Por: Edgardo Guzmán CMF
Roma, Italia
18.6.2024

     El mes de junio está caracterizado por las celebraciones del Sagrado Corazón de Jesús y del Corazón de María. El corazón en sentido bíblico es lo que define al ser humano: su centro, su unidad profunda, la conciencia, el lugar donde se toman las decisiones, la fuente de lo humano. Por ello, cuando definimos la realidad del misterio del Hijo de Dios con el término “corazón” está implicada su libertad, su unidad interior, las coordenadas que dan sentido a su hablar, al sentir, a su acción, al donarse, al compartir.

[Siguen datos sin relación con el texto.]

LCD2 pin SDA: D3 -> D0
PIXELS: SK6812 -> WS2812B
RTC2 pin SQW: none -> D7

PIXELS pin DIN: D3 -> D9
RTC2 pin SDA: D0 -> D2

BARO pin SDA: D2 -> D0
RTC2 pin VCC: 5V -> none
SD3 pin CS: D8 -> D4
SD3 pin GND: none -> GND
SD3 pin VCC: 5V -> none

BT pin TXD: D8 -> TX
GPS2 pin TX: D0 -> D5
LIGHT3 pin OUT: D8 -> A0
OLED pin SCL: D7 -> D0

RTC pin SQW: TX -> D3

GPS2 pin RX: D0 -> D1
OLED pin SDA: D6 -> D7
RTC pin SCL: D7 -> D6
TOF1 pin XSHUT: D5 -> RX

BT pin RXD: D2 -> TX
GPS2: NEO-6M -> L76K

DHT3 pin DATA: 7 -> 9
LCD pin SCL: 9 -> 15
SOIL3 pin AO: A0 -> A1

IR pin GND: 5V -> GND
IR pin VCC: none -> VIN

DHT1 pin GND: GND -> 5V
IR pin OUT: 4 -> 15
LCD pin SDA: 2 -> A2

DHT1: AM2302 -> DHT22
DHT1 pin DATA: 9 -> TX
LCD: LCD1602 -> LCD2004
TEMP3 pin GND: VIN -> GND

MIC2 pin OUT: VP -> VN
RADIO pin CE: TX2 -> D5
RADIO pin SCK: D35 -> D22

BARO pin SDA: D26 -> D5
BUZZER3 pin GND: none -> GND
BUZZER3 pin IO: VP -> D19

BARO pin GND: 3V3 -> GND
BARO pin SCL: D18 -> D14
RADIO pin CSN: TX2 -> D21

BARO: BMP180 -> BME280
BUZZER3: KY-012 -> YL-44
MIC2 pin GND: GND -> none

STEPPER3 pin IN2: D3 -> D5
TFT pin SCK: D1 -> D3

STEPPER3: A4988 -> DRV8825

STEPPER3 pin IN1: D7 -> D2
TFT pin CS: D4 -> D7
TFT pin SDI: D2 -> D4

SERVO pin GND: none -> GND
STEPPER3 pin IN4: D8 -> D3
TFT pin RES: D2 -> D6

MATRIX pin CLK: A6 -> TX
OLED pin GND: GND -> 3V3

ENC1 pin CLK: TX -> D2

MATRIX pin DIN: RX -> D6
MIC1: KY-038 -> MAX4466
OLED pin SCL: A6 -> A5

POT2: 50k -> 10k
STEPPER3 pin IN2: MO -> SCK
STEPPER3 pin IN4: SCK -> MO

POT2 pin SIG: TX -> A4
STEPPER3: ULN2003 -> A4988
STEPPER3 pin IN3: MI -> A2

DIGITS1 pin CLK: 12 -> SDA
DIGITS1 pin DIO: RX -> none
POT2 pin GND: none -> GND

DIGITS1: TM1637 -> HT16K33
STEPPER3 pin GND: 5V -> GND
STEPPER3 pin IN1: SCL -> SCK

Al referirnos al Corazón de Jesús o del Corazón de María, no se debería entender una simple devoción o una manifestación de “mística popular”. Nos referimos a un tipo específico de corazón, al corazón de una persona verdaderamente realizada, que nos remite a la verdad del corazón de Dios, o a la verdad de Dios como corazón, como expresa el profeta Oseas: «Mi corazón se conmueve dentro de mí, y al mismo tiempo se estremecen mis entrañas» (Os 11,8).

En este sentido, con “corazón” se entiende no una parte del cuerpo, ni una parte del todo, sino el centro originario que da unidad a todo. Por ello, hablar del Corazón de Jesús o del Corazón de María es hablar de un punto de vista que sintetiza una experiencia donde se revela la misericordia y la compasión de Dios. Como nos recuerdan los textos bíblicos que acompañan estas celebraciones litúrgicas. Se nos invita a contemplar «el costado atravesado por la lanza» (Jn 19,34) y en Él a todos aquellos que siguen siendo víctimas de la injusticia, la violencia y la muerte. Los que siguen siendo atravesados por las lanzas de la indiferencia, la envidia, el orgullo, el egoísmo.

     En la espiritualidad bíblica encontramos una invitación constante a pasar de un corazón de piedra a un corazón de carne. De un corazón que se encierra en su propia obstinación a un corazón que hace suyo el sentir de Dios, su pathos, esa capacidad divina para experimentar y compartir el sufrimiento humano. Ver a Dios desde su corazón nos invita a los creyentes a descubrirlo, no solo desde el poder y la grandeza, sino como un ser profundamente empático y amoroso, que comparte nuestras luchas y dolores.

De ahí, la necesidad de aprender a cultivar nuestra espiritualidad cordimariana, para aprender con María, que «guardaba todas estas cosas y las meditaba en su corazón» (Lc 2,19).